Canada’s largest pension fund would join a consortium of other institutional investors and fund managers to purchase GIP’s 42 percent stake in Gatwick, the source said. Analysts estimate Gatwick could be worth over £7 billion ($9.08 billion; €7.92 billion), putting GIP’s stake at around £3 billion.
GIP acquired the entire airport in 2009 through a £1.5 billion investment from its first fund, which raised $5.64 billion and is nearing the point where the firm will divest the fund’s portfolio. Since then, GIP has sold down its position and brought in investors including the Abu Dhabi Investment Authority, the California Public Employees’ Retirement System, the Future Fund of Australia and the National Pension Service of Korea.
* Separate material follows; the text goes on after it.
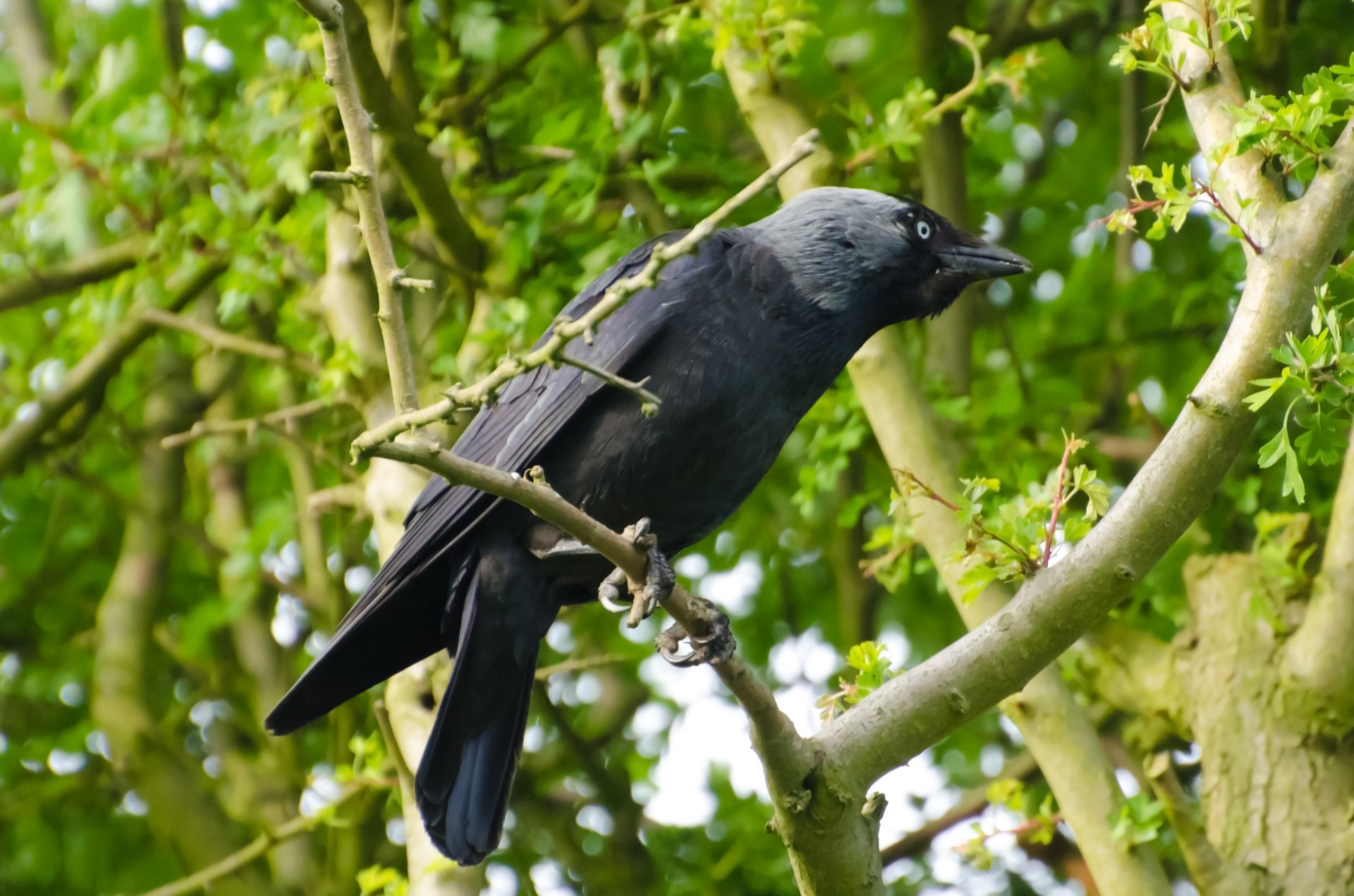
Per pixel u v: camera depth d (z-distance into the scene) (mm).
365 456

Gatwick is London’s second-largest airport and the UK’s second-busiest. The airport has experienced steady annual growth since GIP’s investment, though it lost a government bid to build a second runway in 2013. Last week, Gatwick chief executive Stewart Wingate announced the airport is exploring ways to increase flight capacity by using a standby runway more regularly, potentially boosting the asset’s value.
Many investors consider airports coveted infrastructure assets due to steady, GDP-linked cashflows and multiple revenue streams. Scott Lawrence, head of CPPIB’s infrastructure programme, told Infrastructure Investor in a keynote interview last June, that airports top the list of assets he’s interested in to grow the pension’s infrastructure portfolio from C$28.6 billion ($21.9 billion; €19.1 billion) to at least C$40 billion within five years.
CPPIB, whose total AUM stood at C$356.1 billion in March, has yet to invest in an airport. In 2008, the pension attempted to buy a 40 percent stake in New Zealand’s Auckland International Airport, but the deal ultimately fell apart.
CPPIB declined to comment for this story.